[Extracted page text data]
-- -- --
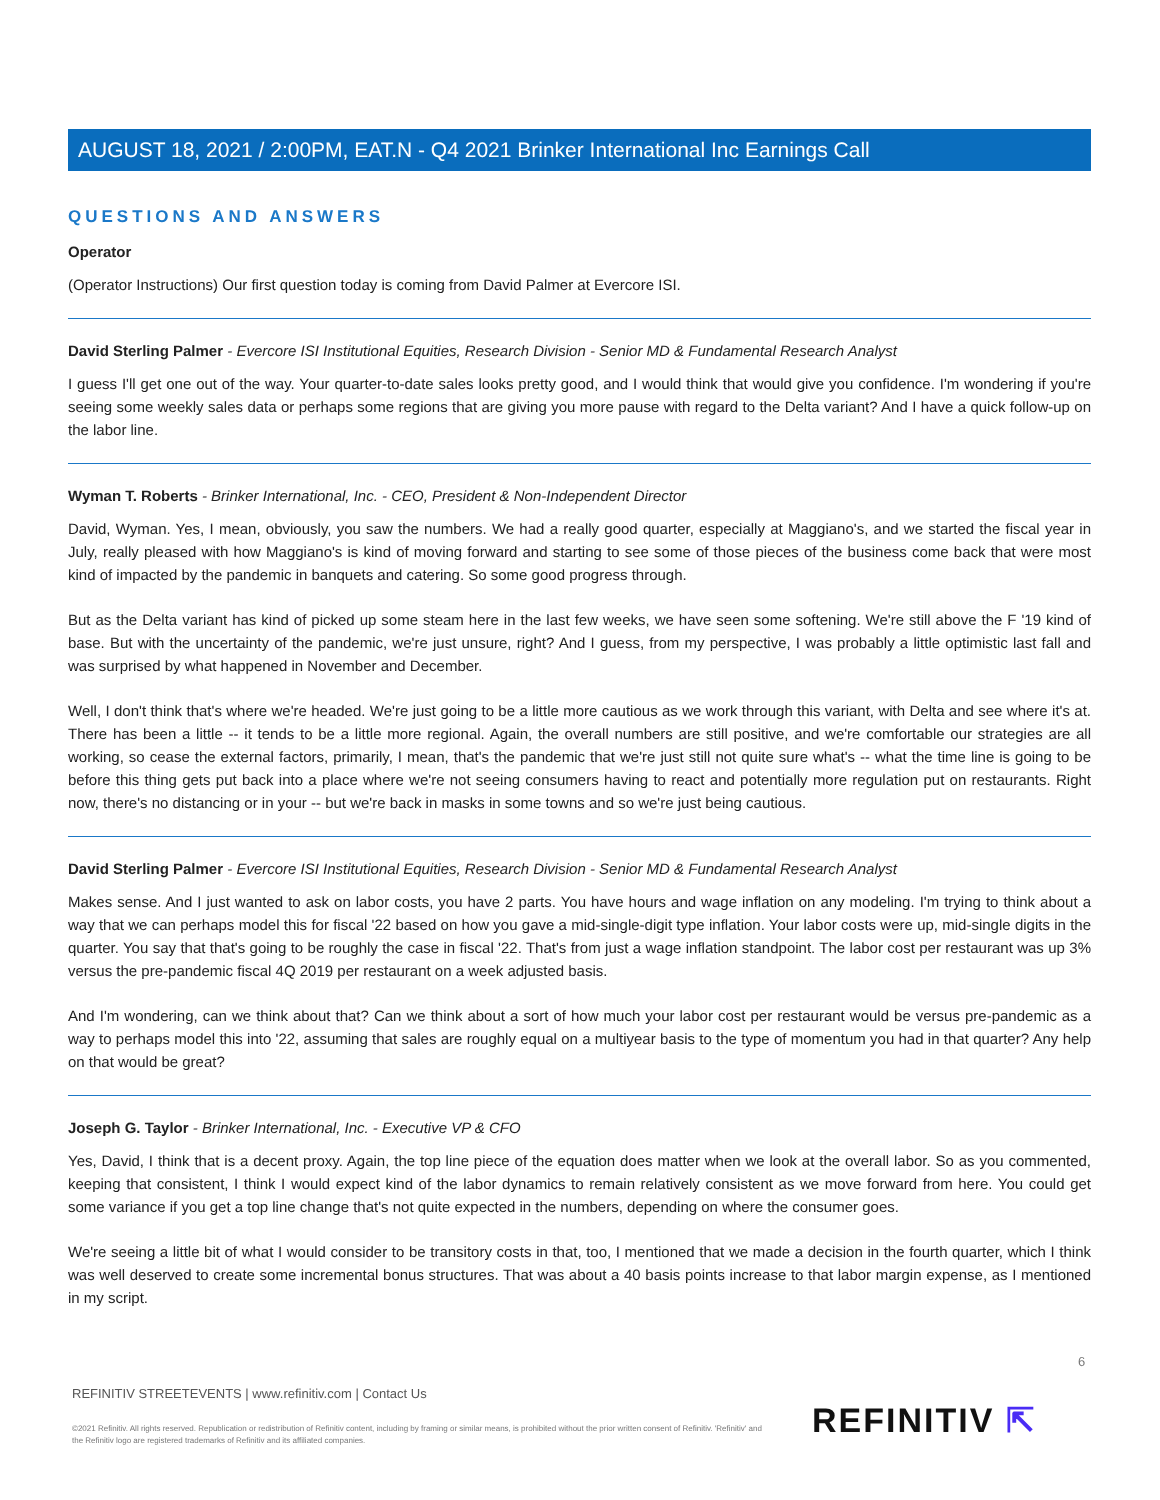AUGUST 18, 2021 / 2:00PM, EAT.N - Q4 2021 Brinker International Inc Earnings Call
QUESTIONS AND ANSWERS
Operator
(Operator Instructions) Our first question today is coming from David Palmer at Evercore ISI.
David Sterling Palmer - Evercore ISI Institutional Equities, Research Division - Senior MD & Fundamental Research Analyst
I guess I'll get one out of the way. Your quarter-to-date sales looks pretty good, and I would think that would give you confidence. I'm wondering if you're seeing some weekly sales data or perhaps some regions that are giving you more pause with regard to the Delta variant? And I have a quick follow-up on the labor line.
Wyman T. Roberts - Brinker International, Inc. - CEO, President & Non-Independent Director
David, Wyman. Yes, I mean, obviously, you saw the numbers. We had a really good quarter, especially at Maggiano's, and we started the fiscal year in July, really pleased with how Maggiano's is kind of moving forward and starting to see some of those pieces of the business come back that were most kind of impacted by the pandemic in banquets and catering. So some good progress through.
But as the Delta variant has kind of picked up some steam here in the last few weeks, we have seen some softening. We're still above the F '19 kind of base. But with the uncertainty of the pandemic, we're just unsure, right? And I guess, from my perspective, I was probably a little optimistic last fall and was surprised by what happened in November and December.
Well, I don't think that's where we're headed. We're just going to be a little more cautious as we work through this variant, with Delta and see where it's at. There has been a little -- it tends to be a little more regional. Again, the overall numbers are still positive, and we're comfortable our strategies are all working, so cease the external factors, primarily, I mean, that's the pandemic that we're just still not quite sure what's -- what the time line is going to be before this thing gets put back into a place where we're not seeing consumers having to react and potentially more regulation put on restaurants. Right now, there's no distancing or in your -- but we're back in masks in some towns and so we're just being cautious.
David Sterling Palmer - Evercore ISI Institutional Equities, Research Division - Senior MD & Fundamental Research Analyst
Makes sense. And I just wanted to ask on labor costs, you have 2 parts. You have hours and wage inflation on any modeling. I'm trying to think about a way that we can perhaps model this for fiscal '22 based on how you gave a mid-single-digit type inflation. Your labor costs were up, mid-single digits in the quarter. You say that that's going to be roughly the case in fiscal '22. That's from just a wage inflation standpoint. The labor cost per restaurant was up 3% versus the pre-pandemic fiscal 4Q 2019 per restaurant on a week adjusted basis.
And I'm wondering, can we think about that? Can we think about a sort of how much your labor cost per restaurant would be versus pre-pandemic as a way to perhaps model this into '22, assuming that sales are roughly equal on a multiyear basis to the type of momentum you had in that quarter? Any help on that would be great?
Joseph G. Taylor - Brinker International, Inc. - Executive VP & CFO
Yes, David, I think that is a decent proxy. Again, the top line piece of the equation does matter when we look at the overall labor. So as you commented, keeping that consistent, I think I would expect kind of the labor dynamics to remain relatively consistent as we move forward from here. You could get some variance if you get a top line change that's not quite expected in the numbers, depending on where the consumer goes.
We're seeing a little bit of what I would consider to be transitory costs in that, too, I mentioned that we made a decision in the fourth quarter, which I think was well deserved to create some incremental bonus structures. That was about a 40 basis points increase to that labor margin expense, as I mentioned in my script.
6
REFINITIV STREETEVENTS | www.refinitiv.com | Contact Us
©2021 Refinitiv. All rights reserved. Republication or redistribution of Refinitiv content, including by framing or similar means, is prohibited without the prior written consent of Refinitiv. 'Refinitiv' and the Refinitiv logo are registered trademarks of Refinitiv and its affiliated companies.
REFINITIV ⇱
-- -- --
* **PROBLEM DETAILS**
Write down only the closing run of lines: the one containing "We're seeing a" and every line after it to the end of the entries, exactly.

* **RESULT BELOW**
We're seeing a little bit of what I would consider to be transitory costs in that, too, I mentioned that we made a decision in the fourth quarter, which I think was well deserved to create some incremental bonus structures. That was about a 40 basis points increase to that labor margin expense, as I mentioned in my script.
6
REFINITIV STREETEVENTS | www.refinitiv.com | Contact Us
©2021 Refinitiv. All rights reserved. Republication or redistribution of Refinitiv content, including by framing or similar means, is prohibited without the prior written consent of Refinitiv. 'Refinitiv' and the Refinitiv logo are registered trademarks of Refinitiv and its affiliated companies.
REFINITIV ⇱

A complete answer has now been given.